*GIVEN PASSAGE*
BEGIN

On Sun, Apr 3, 2016 at 4:28 PM John Erling Blad jeblad@gmail.com wrote:
Just read through the doc, and found some important points. I post each one in a separate mail.
Since it is hard to decide which content is actually notable, the items
appear-
ing in the search should be limited to the ones having at least one
statements
and two sitelinks to the same project (like Wikipedia or Wikivoyage).
This is a good baseline, but figuring out what is notable locally is a bit more involved. A language is used in a local area, and within that area some items are more important just because they reside within the area. This is quite noticeable in the differences between nnwiki and nowiki which both basically covers "Norway". Also items that somehow relates to the local area or language is more noticeable than those outside those areas. By traversing upwords in the claims using the "part of" property it is possible to build a priority on the area involved. It is possible to traverse "nationality" and a few other properties.
Things directly noticeable like an area enclosed in an area using the language is somewhat easy to identify, but things that are noticeable by association with another noticeable thing is not. Like a Danish slave ship operated by a Norwegian firm, the ship is thus noticeable in nowiki. I would say that all things linked as an item from other noticeable things should be included. Some would perhaps say that "items with second order relevance should be included".

END

*TASKS FOR THIS EXERCISE*
**A.** Switch "sitelinks" to "site links" in the mailing-list post and write out the stretch from "Since it is" through "few other properties.".
**B.** Proceed with the mailing-list post on item notability, starting right after its final sentence.
The listing that comes next has no connection to the mailing-list post.

*SUPPLIED MATERIAL*
BEGIN

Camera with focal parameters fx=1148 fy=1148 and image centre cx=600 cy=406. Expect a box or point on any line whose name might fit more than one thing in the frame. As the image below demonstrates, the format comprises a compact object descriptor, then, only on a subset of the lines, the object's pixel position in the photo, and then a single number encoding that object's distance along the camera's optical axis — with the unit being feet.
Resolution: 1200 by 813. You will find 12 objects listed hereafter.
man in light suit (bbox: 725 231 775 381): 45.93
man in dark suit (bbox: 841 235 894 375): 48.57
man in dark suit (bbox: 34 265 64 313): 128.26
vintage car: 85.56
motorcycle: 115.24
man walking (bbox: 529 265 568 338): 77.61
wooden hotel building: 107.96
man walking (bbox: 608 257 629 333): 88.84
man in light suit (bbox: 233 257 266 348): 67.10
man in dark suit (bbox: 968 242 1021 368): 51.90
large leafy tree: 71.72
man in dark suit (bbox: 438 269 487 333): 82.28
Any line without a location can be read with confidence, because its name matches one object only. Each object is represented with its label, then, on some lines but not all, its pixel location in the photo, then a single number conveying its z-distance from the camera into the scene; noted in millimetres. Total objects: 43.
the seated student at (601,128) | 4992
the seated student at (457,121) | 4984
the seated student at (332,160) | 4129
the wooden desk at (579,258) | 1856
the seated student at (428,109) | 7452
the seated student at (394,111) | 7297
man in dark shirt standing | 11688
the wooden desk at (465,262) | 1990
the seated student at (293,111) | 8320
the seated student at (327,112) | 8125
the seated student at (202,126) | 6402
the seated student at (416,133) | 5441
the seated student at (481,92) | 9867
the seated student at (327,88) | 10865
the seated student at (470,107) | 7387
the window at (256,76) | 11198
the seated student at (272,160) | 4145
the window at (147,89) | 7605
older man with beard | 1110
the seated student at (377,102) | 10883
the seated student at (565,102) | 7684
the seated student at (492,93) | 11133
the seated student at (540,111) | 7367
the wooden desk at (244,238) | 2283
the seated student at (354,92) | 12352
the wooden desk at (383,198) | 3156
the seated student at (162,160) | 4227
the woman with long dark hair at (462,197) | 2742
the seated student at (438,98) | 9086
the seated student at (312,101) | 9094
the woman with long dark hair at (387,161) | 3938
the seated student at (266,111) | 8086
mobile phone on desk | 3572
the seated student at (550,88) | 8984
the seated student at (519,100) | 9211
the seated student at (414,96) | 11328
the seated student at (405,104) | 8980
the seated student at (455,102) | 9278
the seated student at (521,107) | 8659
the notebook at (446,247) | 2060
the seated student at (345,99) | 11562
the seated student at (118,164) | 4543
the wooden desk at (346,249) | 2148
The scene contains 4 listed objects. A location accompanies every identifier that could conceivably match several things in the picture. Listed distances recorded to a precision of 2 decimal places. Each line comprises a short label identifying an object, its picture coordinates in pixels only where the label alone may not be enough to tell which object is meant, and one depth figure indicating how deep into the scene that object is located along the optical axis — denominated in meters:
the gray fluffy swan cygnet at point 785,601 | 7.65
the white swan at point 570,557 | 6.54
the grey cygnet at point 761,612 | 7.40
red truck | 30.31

END

*REPLIES*
**A.**
Since it is hard to decide which content is actually notable, the items
appear-
ing in the search should be limited to the ones having at least one
statements
and two site links to the same project (like Wikipedia or Wikivoyage).
This is a good baseline, but figuring out what is notable locally is a bit more involved. A language is used in a local area, and within that area some items are more important just because they reside within the area. This is quite noticeable in the differences between nnwiki and nowiki which both basically covers "Norway". Also items that somehow relates to the local area or language is more noticeable than those outside those areas. By traversing upwords in the claims using the "part of" property it is possible to build a priority on the area involved. It is possible to traverse "nationality" and a few other properties.

**B.**
Yes the heuristic we're using isn't perfect. However I believe it is good enough for 99% of the cases while being really simple. This is what we need at the beginning. As we go along we can learn and see if other things make more sense. We have taken the exact same approach to ranking for item suggestions on Wikidata. At first all we took into account was the number of sitelinks on the items. This definitely wasn't a perfect measure for how relevant an item is but it was absolutely good enough while introducing very little complexity. As we've learned more and as Wikidata grows it was no longer good enough so we switched the algorithm to also take into account the number of labels. This is still relatively low complexity while producing good results. For the particular case of notability: As long as we don't have notability criteria in a machine readable format we can only work with heuristics. And I really don't believe machine readable notability criteria is something we should strive for.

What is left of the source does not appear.